Greenaway: "L'Apocalisse? È fatta di ombre e speranze"

Il regista e pittore è a Spoleto con un'installazione (areligiosa) firmata con la moglie Saskia Boddeke

Greenaway: "L'Apocalisse? È fatta di ombre e speranze"

Nasce pittore, e continua a considerare la pittura l'arte somma. Di fatto, Peter Greenaway (Newport, 1942) è regista con pochi pari. O meglio. È inutile tentare paragoni. Sfugge a ogni classificazione questo maestro dell'immagine, ostile alla dittatura del testo e allo strapotere degli attori.

Lo abbiamo incontrato a Spoleto, fra i protagonisti della sessantesima edizione del Festival dei 2Mondi. Carla Fendi, storica mecenate della manifestazione, aveva affidato a lui e alla moglie Saskia Boddeke il secondo atto del progetto Genesi - Apocalisse, la prima illustrata da Sandro Chia e la seconda, appunto, affidata ai Greenaway. Che hanno firmato un'installazione centrata sui quattro Cavalieri dell'Apocalisse. Cavalieri e cavalli dipinti da Greenway in persona, galleggianti in un mare di lacrime, fra valigie intinte del sangue delle guerre, lacci che violano la libertà, un pugno di sale come unica risorsa dopo lunga carestia. In una stanzetta riposa Dio che ha orecchi solo per una fanciulla: la Speranza. Mele ovunque. «Rappresentano la conoscenza: il bene più prezioso che l'uomo abbia, senza di essa come possiamo scegliere? È un diritto imprescindibile» rimarca la Boddeke, atea come il marito.

L'installazione, del resto, è areligiosa, spiega la coppia all'unisono. Un duo d'opposti: donna istintiva e di passioni Saskia, sarcastico, tagliente e squisitamente intellettuale Peter. «Non ci siamo rifatti a nessun principio religioso - continua lui - Sono partito da un presupposto: lo stato naturale dell'uomo è di pace e di amicizia. Si nutre di speranze ed è per questo che sopravvive». Ma lui, genio ribelle, è in pace con se stesso? «Non siamo artisti tormentati», interviene prontamente Saskia. Lui è meno convinto, ammette che l'essenza di un artista sta nel conflitto con sé: «Abbiamo una parte all'ombra e l'altra al sole, un lato è intellettuale e l'altro emozionale, può innescarsi un confitto fra notte e giorno.

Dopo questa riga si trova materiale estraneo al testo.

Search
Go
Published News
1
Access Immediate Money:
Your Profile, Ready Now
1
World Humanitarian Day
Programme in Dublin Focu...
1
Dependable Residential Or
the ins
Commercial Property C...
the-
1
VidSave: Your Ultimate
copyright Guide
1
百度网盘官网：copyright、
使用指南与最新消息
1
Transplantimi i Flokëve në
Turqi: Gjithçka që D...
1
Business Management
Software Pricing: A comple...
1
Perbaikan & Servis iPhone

La chiave di volta sta nel trovare un equilibrio: la grande opera d'arte è quella che riesce a far dialogare l'ombra con la luce». L'installazione porta alla ribalta uno dei temi cari a Greenaway, la morte. «Sono solo due le cose di cui veramente si può parlare, l'una è il sesso e l'altra è la morte. Li troviamo al principio e alla fine dell'esistenza. Non ci sono religione e forme di conoscenza che prescindano da questa cosa imponderabile. La vita è regolata dal sesso e dalla morte, il mio stesso mestiere si sostanzia di questo». A suo tempo, Greenaway non mancò di tracciare un quadro impietoso dell'Inghilterra thatcheriana, esemplarmente ne Il cuoco, il ladro, sua moglie e l'amante. Rifarebbe un film sull'Inghilterra di oggi? «Sono inglese, ma non per questo sento di dovermi occupare per forza del mio Paese. Però se leggete il testo dell'installazione, vedrete che non mancano i riferimenti alla situazione politica di oggi». E cita l'America di Trump.

Greenaway è in Italia anche per seguire l'esposizione a Casa Manzoni di Milano dedicata al pittore Giancarlo Vitali. Poi tornerà in settembre, perché dall'11 riprende a girare il suo ultimo film, Walking to Paris. Mentre in novembre uscirà un docufilm su di lui. Se ne occupa la moglie. Mancano soltanto riprese nel nativo Galles, poi è fatta. Si entra nel privato di quest'uomo di cui conosceremo lati ignoti, assicura la moglie. Lo vedremo anche nel ruolo di padre: di Pip, una ragazza di 16 anni «che Peter ha educato partendo dalle lettere dell'alfabeto», spiega la moglie. A come Amsterdam, dove vive. A come Arte... e così via. «Ai bambini si insegna a leggere e scrivere, mai a leggere le immagini» è il mantra di Greenaway che alla figlia ha voluto insegnare proprio questo. Si documentano lati nascosti di un artista dalla personalità sfaccettata, «affascinante, speciale ma credetemi: complicata» ancora la moglie.

«Un genio troppo grande per essere compreso da un'adolescente, quando nostra figlia sarà grande, e rivedrà il film, avrà gli strumenti per capire chi è stato papà. Io stessa riesco meglio a capire il suo modo di esprimersi come artista».